=== Input records ===

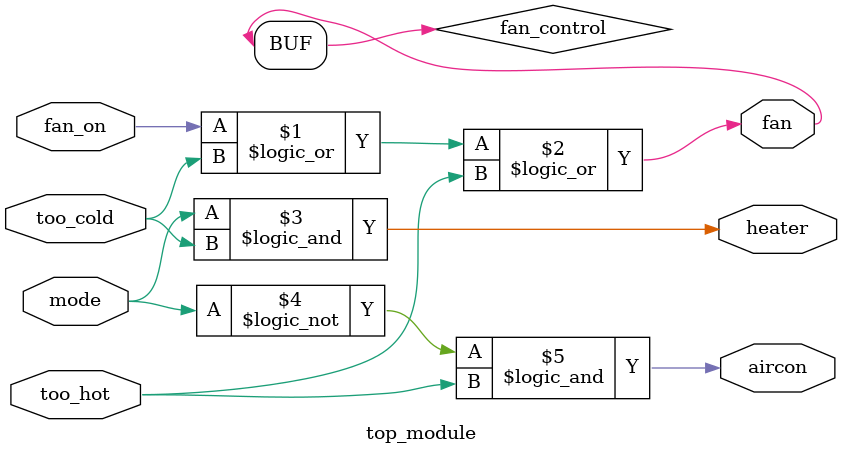
<source format=sv>
module top_module(
  input mode,
  input too_cold, 
  input too_hot,
  input fan_on,
  output heater,
  output aircon,
  output fan
);
  // Declare internal wire for fan control
  wire fan_control;

  // Assign value to fan control wire
  assign fan_control = (fan_on || too_cold || too_hot);

  // Assign output values
  assign fan = fan_control;
  assign heater = (mode && too_cold);
  assign aircon = (!mode && too_hot);
endmodule

</source>
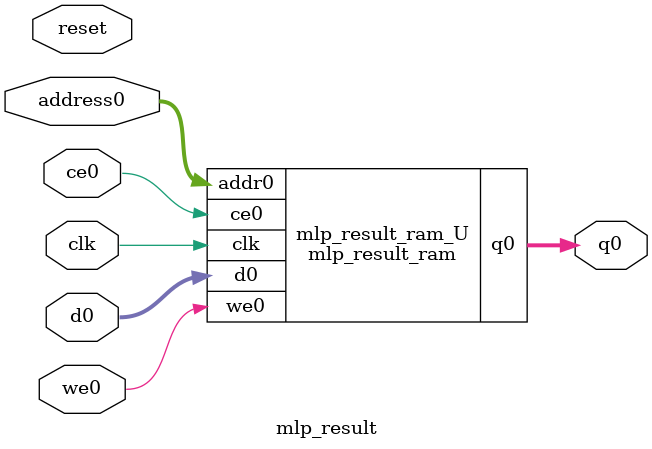
<source format=v>

`timescale 1 ns / 1 ps
module mlp_result_ram (addr0, ce0, d0, we0, q0,  clk);

parameter DWIDTH = 32;
parameter AWIDTH = 5;
parameter MEM_SIZE = 28;

input[AWIDTH-1:0] addr0;
input ce0;
input[DWIDTH-1:0] d0;
input we0;
output reg[DWIDTH-1:0] q0;
input clk;

(* ram_style = "distributed" *)reg [DWIDTH-1:0] ram[0:MEM_SIZE-1];




always @(posedge clk)  
begin 
    if (ce0) 
    begin
        if (we0) 
        begin 
            ram[addr0] <= d0; 
            q0 <= d0;
        end 
        else 
            q0 <= ram[addr0];
    end
end


endmodule


`timescale 1 ns / 1 ps
module mlp_result(
    reset,
    clk,
    address0,
    ce0,
    we0,
    d0,
    q0);

parameter DataWidth = 32'd32;
parameter AddressRange = 32'd28;
parameter AddressWidth = 32'd5;
input reset;
input clk;
input[AddressWidth - 1:0] address0;
input ce0;
input we0;
input[DataWidth - 1:0] d0;
output[DataWidth - 1:0] q0;



mlp_result_ram mlp_result_ram_U(
    .clk( clk ),
    .addr0( address0 ),
    .ce0( ce0 ),
    .d0( d0 ),
    .we0( we0 ),
    .q0( q0 ));

endmodule


</source>
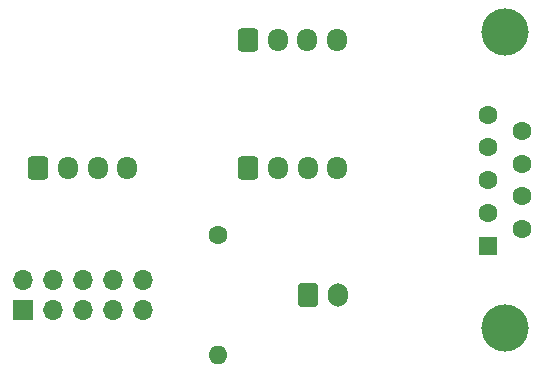
<source format=gbs>
G04 #@! TF.GenerationSoftware,KiCad,Pcbnew,7.0.1*
G04 #@! TF.CreationDate,2023-03-23T13:10:05+01:00*
G04 #@! TF.ProjectId,BMS_Ctrl_DE-9_Adaptor,424d535f-4374-4726-9c5f-44452d395f41,rev?*
G04 #@! TF.SameCoordinates,Original*
G04 #@! TF.FileFunction,Soldermask,Bot*
G04 #@! TF.FilePolarity,Negative*
%FSLAX46Y46*%
G04 Gerber Fmt 4.6, Leading zero omitted, Abs format (unit mm)*
G04 Created by KiCad (PCBNEW 7.0.1) date 2023-03-23 13:10:05*
%MOMM*%
%LPD*%
G01*
G04 APERTURE LIST*
G04 Aperture macros list*
%AMRoundRect*
0 Rectangle with rounded corners*
0 $1 Rounding radius*
0 $2 $3 $4 $5 $6 $7 $8 $9 X,Y pos of 4 corners*
0 Add a 4 corners polygon primitive as box body*
4,1,4,$2,$3,$4,$5,$6,$7,$8,$9,$2,$3,0*
0 Add four circle primitives for the rounded corners*
1,1,$1+$1,$2,$3*
1,1,$1+$1,$4,$5*
1,1,$1+$1,$6,$7*
1,1,$1+$1,$8,$9*
0 Add four rect primitives between the rounded corners*
20,1,$1+$1,$2,$3,$4,$5,0*
20,1,$1+$1,$4,$5,$6,$7,0*
20,1,$1+$1,$6,$7,$8,$9,0*
20,1,$1+$1,$8,$9,$2,$3,0*%
G04 Aperture macros list end*
%ADD10C,4.000000*%
%ADD11R,1.600000X1.600000*%
%ADD12C,1.600000*%
%ADD13RoundRect,0.250000X-0.600000X-0.725000X0.600000X-0.725000X0.600000X0.725000X-0.600000X0.725000X0*%
%ADD14O,1.700000X1.950000*%
%ADD15O,1.600000X1.600000*%
%ADD16R,1.700000X1.700000*%
%ADD17O,1.700000X1.700000*%
%ADD18RoundRect,0.250000X-0.600000X-0.750000X0.600000X-0.750000X0.600000X0.750000X-0.600000X0.750000X0*%
%ADD19O,1.700000X2.000000*%
G04 APERTURE END LIST*
D10*
X156360000Y-98050000D03*
X156360000Y-73050000D03*
D11*
X154940000Y-91090000D03*
D12*
X154940000Y-88320000D03*
X154940000Y-85550000D03*
X154940000Y-82780000D03*
X154940000Y-80010000D03*
X157780000Y-89705000D03*
X157780000Y-86935000D03*
X157780000Y-84165000D03*
X157780000Y-81395000D03*
D13*
X134660000Y-84565000D03*
D14*
X137160000Y-84565000D03*
X139660000Y-84565000D03*
X142160000Y-84565000D03*
D13*
X116880000Y-84565000D03*
D14*
X119380000Y-84565000D03*
X121880000Y-84565000D03*
X124380000Y-84565000D03*
D13*
X134620000Y-73660000D03*
D14*
X137120000Y-73660000D03*
X139620000Y-73660000D03*
X142120000Y-73660000D03*
D12*
X132080000Y-90170000D03*
D15*
X132080000Y-100330000D03*
D16*
X115570000Y-96520000D03*
D17*
X115570000Y-93980000D03*
X118110000Y-96520000D03*
X118110000Y-93980000D03*
X120650000Y-96520000D03*
X120650000Y-93980000D03*
X123190000Y-96520000D03*
X123190000Y-93980000D03*
X125730000Y-96520000D03*
X125730000Y-93980000D03*
D18*
X139740000Y-95250000D03*
D19*
X142240000Y-95250000D03*
M02*

</source>
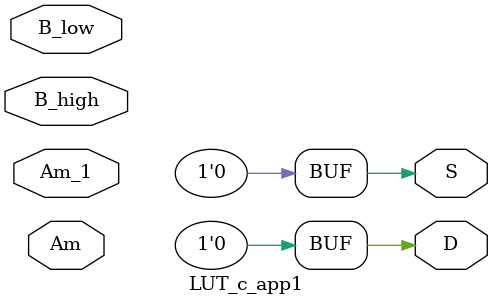
<source format=v>
`timescale 1ns/1ns
module LUT_c_app1(
    input           Am          ,
    input           B_low       ,
    input           Am_1        ,
    input           B_high      ,
    output          S           ,
    output          D           //           
);

    assign D = 1'b0;
    assign S = 1'b0;

endmodule // LUT_c_app1
</source>
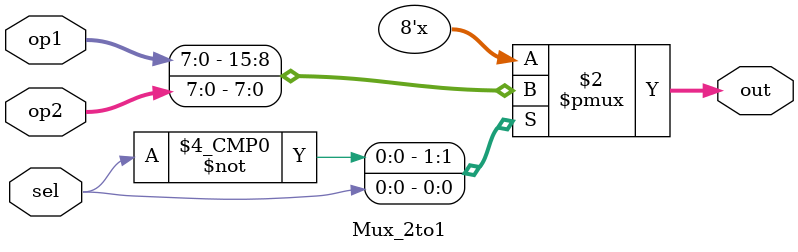
<source format=v>
module Mux_2to1 (
    input  wire       sel,
    input  wire [7:0] op1,
    input  wire [7:0] op2,
    output reg  [7:0] out
);

// to be instantiated:
// before alu operand B -> sel = alu_src, op1 = rb, op2 = if/id_reg.imm
// before addr pin in data memory -> sel = |(stackop), op1 = alu_res, op2 = sp_out (from sp logic)
// wb mux -> sel = memtoreg, op1 = alu_res, op2 = dataout

always @(*)
begin
    case (sel)
        'b0: out = op1;
        'b1: out = op2; 
    endcase
end
    
endmodule

</source>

===

* **Assignment**: Your answer must be every line from the entries that contains the string "mode", copied as it stands.

* **Result below**:
  input mode,
  assign heater = (mode && too_cold);
  assign aircon = (!mode && too_hot);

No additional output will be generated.